Ahí me quedé sentado en el fondo de ese oscuro contenedor frío y húmedo, que estaba vacío pero pegajoso de la porquería, dijo el gato. No podía dejar de temblar. ¿Qué sería lo siguiente? ¿Volverían los canallas a acabar conmigo? Y si no regresaban, ¿cómo me las arreglaría para salir de allí? Comencé a llorar, tratando de hacerlo lo más fuerte posible, dijo el gato, y para mí sí que sonaba muy fuerte en aquel vacío, pero nadie me oía, nadie se acercaba, y enseguida me quedé sin voz para llorar. Aun así, seguí abriendo y cerrando la boca en un maullido silencioso, como hacemos los gatos cuando nos sentimos desesperados.
Creo que me dormí a trompicones, dijo el gato, pero el frío y las punzadas del hambre y de la sed me mantenían despierto. Despierto pero no alerta. Apenas podía controlar mi mente. Me sentía como desvaneciéndome en un frío y una oscuridad aún mayores; entonces oí una voz.
Mierda, una rata.
Al mirar hacia arriba vi el cielo azul y una cabeza grande silueteada ante él. Apareció una segunda cabeza de la que surgió una voz diferente: Qué va a ser una rata, idiota, es un gato.
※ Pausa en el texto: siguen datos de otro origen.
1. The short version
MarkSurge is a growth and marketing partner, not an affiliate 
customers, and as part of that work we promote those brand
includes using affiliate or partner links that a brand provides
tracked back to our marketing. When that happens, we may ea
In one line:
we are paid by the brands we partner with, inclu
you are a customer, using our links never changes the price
¡Anda!, dijo la primera cabeza. Saquémoslo de ahí.
Bah, dijo el otro. Me parece que está enfermo. A lo mejor tiene la rabia. Llamemos a la Protectora de Animales. Que se ocupen ellos.
Así que, dijo el gato, que volvía a ronronear, me encontré de nuevo en el refugio. Y un día, tras curarme gracias a los cuidados, a mí y a una docena de gatos y perros, nos montaron en un autobús y nos llevaron a un centro comercial.
Considéralo la suerte del novato: mi primer Día del Rescate de Mascotas y van y me adoptan. Lo mejor habría sido reunirme con mi madre, que era lo que anhelaba. Pero si eso no podía ser, lo segundo mejor era esta señora. Es mi segunda madre, dijo el hermoso gato de piel plateada y ojos color bourbon.
El gato me contó muchas otras historias esa noche –era una verdadera Sherezade, ese gato–, pero esta era la única que recordaba por la mañana.